Gerakan Pemuda Ansor atau GP Ansor menolak meminta maaf atas aksi anggotanya yang melakukan aksi pembakaran bendera bertuliskan lafaz tauhid. Sebab, pembakaran tersebut dianggapnya sebagai aksi menentang keberadaan Hizbut Tahrir Indonesia (HTI) yang merupakan organisasi terlarang di Indonesia.
Ketua Umum Pimpinan Pusat GP Ansor, Yaqut Cholil Qoumas, menegaskan sebetulnya tidak sulit pihaknya untuk meminta maaf. Hanya kepada siapa permintaan maaf itu ditujukan. Yang jelas, pihak GP Ansor meminta maaf kepada seluruh masyarakat Indonesia.
“Saya Ketua Umum GP Ansor, atas nama organisasi, meminta maaf kepada seluruh masyarakat. Jika yang dilakukan oleh kader kami menimbulkan kegaduhan dan ketidaknyamanan. Kami meminta maaf atas kegaduhan yang terjadi. Tapi bukan (terhadap) pembakaran bendera HTI,” kata Yaqut di Jakarta Pusat, Rabu, (24/10).
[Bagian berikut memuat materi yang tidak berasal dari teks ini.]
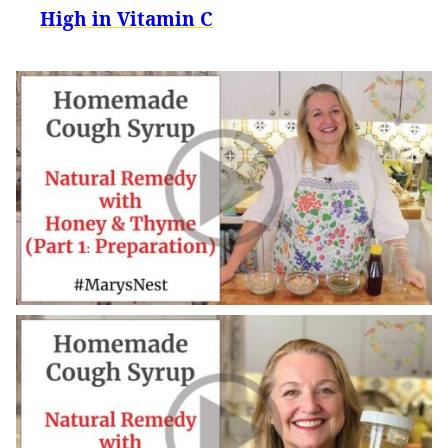
High in Vitamin C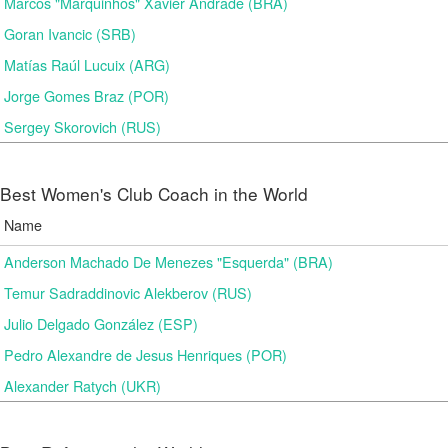
Marcos "Marquinhos" Xavier Andrade (BRA)
Goran Ivancic (SRB)
Matías Raúl Lucuix (ARG)
Jorge Gomes Braz (POR)
Sergey Skorovich (RUS)
Best Women's Club Coach in the World
Name
Anderson Machado De Menezes "Esquerda" (BRA)
Temur Sadraddinovic Alekberov (RUS)
Julio Delgado González (ESP)
Pedro Alexandre de Jesus Henriques (POR)
Alexander Ratych (UKR)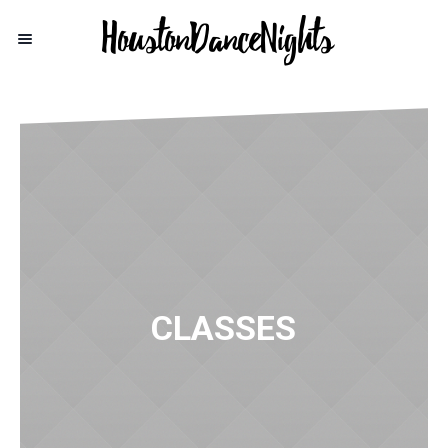
CLASSES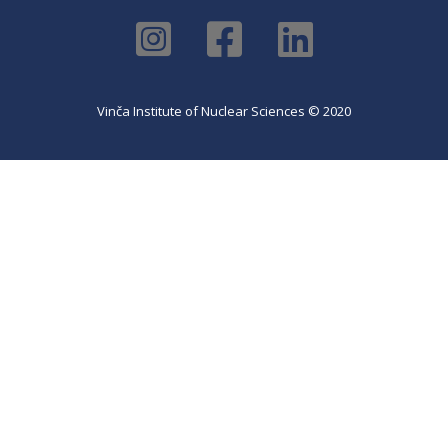
Vinča Institute of Nuclear Sciences © 2020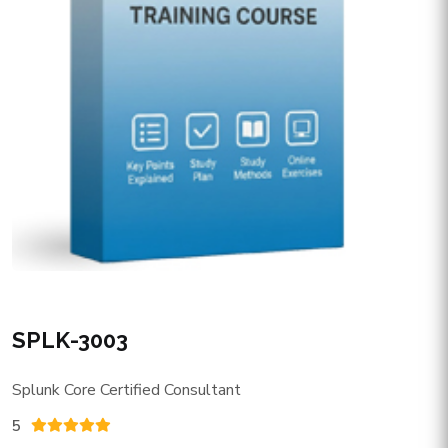
SPLK-3003
Splunk Core Certified Consultant
5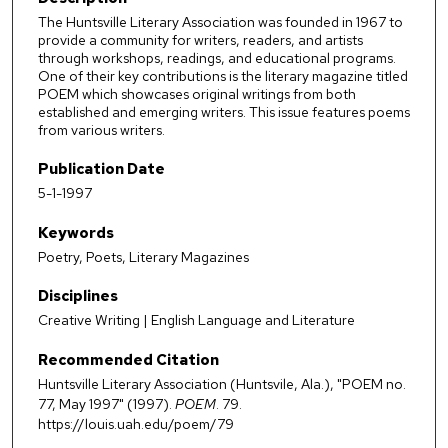
The Huntsville Literary Association was founded in 1967 to
provide a community for writers, readers, and artists
through workshops, readings, and educational programs.
One of their key contributions is the literary magazine titled
POEM which showcases original writings from both
established and emerging writers. This issue features poems
from various writers.
Publication Date
5-1-1997
Keywords
Poetry, Poets, Literary Magazines
Disciplines
Creative Writing | English Language and Literature
Recommended Citation
Huntsville Literary Association (Huntsvile, Ala.), "POEM no.
77, May 1997" (1997).
POEM
. 79.
https://louis.uah.edu/poem/79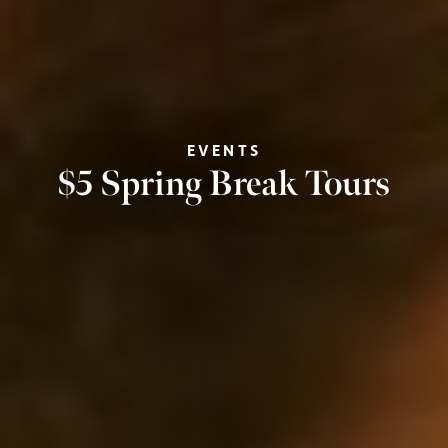
EVENTS
$5 Spring Break Tours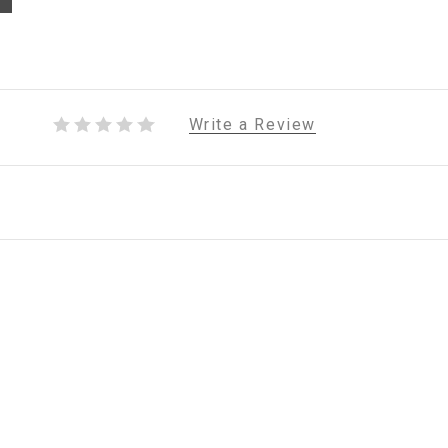
Write a Review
Terkait penolakan GP Ansor meminta maaf kepada HTI, kata Yaqut, karena prinsip GP Ansor yakni paham agama yang dilandasi nilai berkebangsaan. Menurutnya, bentuk Negara dalam balutan NKRI sudah final. Tidak boleh ada lagi bentuk Negara di luar NKRI.
“(Permintaan maaf) atas bendera HTI tentu tidak. Bagi prinsip kebangsaan kami jelas, bahwa Indonesia sudah final.Tidak boleh ada lagi bentuk negara lain di luar NKRI,” ujarnya.
Yaqut mengatakan, pihaknya dengan tegas menolak keberadaan HTI, termasuk simbol-simbol yang menjadi penanda bagi keberadaan mereka. Dia meyakini bendera yang dibakar oleh anggota Banser merupakan bendera HTI. Karena itu, pihaknya tidak akan meminta maaf.
Lebih lanjut, kata Yaqut, terkait dengan 3 anggota GP Ansor yang saat ini diamankan oleh pihak kepolisian akan diberikan bantuan hukum. Pendampingan hukum telah disiapkan oleh Lembaga Bantuan Hukum (LBH) Ansor dengan menyiapkan ratusan pengacara. Para pengacara disebut telah siap membantu.
"Mereka telah menyatakan permintaan maaf karena telah terjadi kegaduhan di masyarakat. Maka itu kami akan melakukan pendampingan hukum (kepada pelaku pembakaran),” katanya. “Ada ratusan pengacara yang sudah siap mendampingi mereka.”